About our inner monologues

How do you talk to yourselves? Is your self-talk cheerful and supportive, or does it destroy you with its negativity? You can probably guess that the latter will not be conducive to a healthy lifestyle or professional success. So let's change that.

Right off the bat – it’s okay to talk to yourself. We self-talk almost all of us, i.e., we conduct various monologues about our lives throughout the day. The inner voice combines conscious thoughts, unconscious beliefs, and biases, and this mixture gives our brain an “interpretation” of everyday situations and experiences. The first problem is that human nature tends to lean toward negative self-talk. The second problem is that this negative self-talk usually does not reflect reality at all.

A fantasy built on fear

You really aren’t the world’s worst loser, you can study for a test or get through a tough day at work. You’re only brought to your knees by your inner voice, which mistakenly tries to convince you that you can’t improve and pushes you into desperate inaction. It takes a toll on your self-esteem, shame or personal growth.

It might seem like just meaningless talk, but! Self-blame and reliving negative events can increase your risk of developing mental health problems, according to one large study. Other research, for example, points to deepening feelings of depression. Therefore, negative self-talk needs to be corrected. If you allow yourself to be consumed by a negative mind, you will fall into a rut of helplessness, stress, and demotivation. You limit your thinking. The more you tell yourself that you can’t do something, the easier and faster you will believe it. The inner critic affects behavior and decision making, and can take away many great opportunities and maybe even people. Or do you think your friends will be endlessly amused by your lack of communication, its bitter flavor or constant pessimism?

Don’t talk or listen?

When negative self-talk is so damaging and positive self-talk is so motivating, I can simply switch gears and choose kinder words towards myself. You can of course use self-talk to your advantage, but you probably feel it’s not that simple. At the very least, you won’t change right away.

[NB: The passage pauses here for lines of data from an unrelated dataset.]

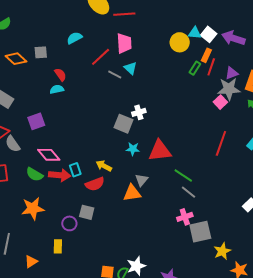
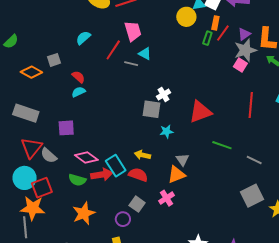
red line: (211, 67) -> (223, 33), turned 30
purple square: (36, 121) -> (66, 128), turned 30
red triangle: (160, 151) -> (200, 112), moved
cyan rectangle: (75, 170) -> (116, 166), size x1.5
red semicircle: (95, 184) -> (138, 175), turned -126
gray line: (188, 192) -> (254, 160), moved
gray square: (87, 212) -> (137, 204), turned 35
pink cross: (185, 217) -> (166, 198), moved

First you have to realize the power of self-talk. Realize that your inner critic exists and quite often does not correspond to your abilities. Are you done? Great. Remind yourself of this with every “toxic” wave, which is your second and somewhat more challenging task. You need to monitor your thoughts and if a negative current emerges, step in. You have two options. Either you divert your attention elsewhere, to other people or to the world in general, or you challenge the wrong assumption. You begin to examine it to see if it is based on truth, and if not, you replace it with a realistic version. We know, that takes work and time. But it’s the only way you can gradually dampen your negative voice and move towards a realistic image of yourself. A healthy, confident, happy self.

Task list for positive self-talk

Noticing your critical voice and then cross-examining it for truthfulness is an effective way to undermine its existence. But there are other mini-tasks you can perform to confront your critic.

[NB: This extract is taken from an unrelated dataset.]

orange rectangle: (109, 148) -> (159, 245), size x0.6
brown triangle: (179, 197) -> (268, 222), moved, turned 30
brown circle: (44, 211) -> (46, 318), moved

  • Imagine a friend – you usually dedicate sentences to yourself that you wouldn’t say to your good friend’s face. So imagine him whenever you start talking negatively about yourself. How would that thought sound to a friend?
  • Change the perspective – what will the problem look like in five years? In the longer term? Will you still perceive yourself the same way, or will your words suddenly drop in intensity? A different perspective can minimize the negativity, worry and urgency of the ugly self-talk.
  • Say it out loud – it often helps because you will hear for yourself how absurd and unrealistic your statement sounds.
  • Name your critic – this is also a way to get a laugh when you name your critic stupidly during a negative self-talk. In the moment, you will realize that the critical thoughts are not based on truth and you need to distance yourself from them.
  • Give it neutrality – mute the power of negativity by replacing each of your thoughts with a neutral option. For example, instead of “I can’t stand it”, say “it’s hard”.
  • Replace it with a good one – notice the negative thought and replace it with a good one. Repeat as often as you can, and build a more positive way of thinking about yourself and your surroundings.

Never forget that you are right, not your evil critic.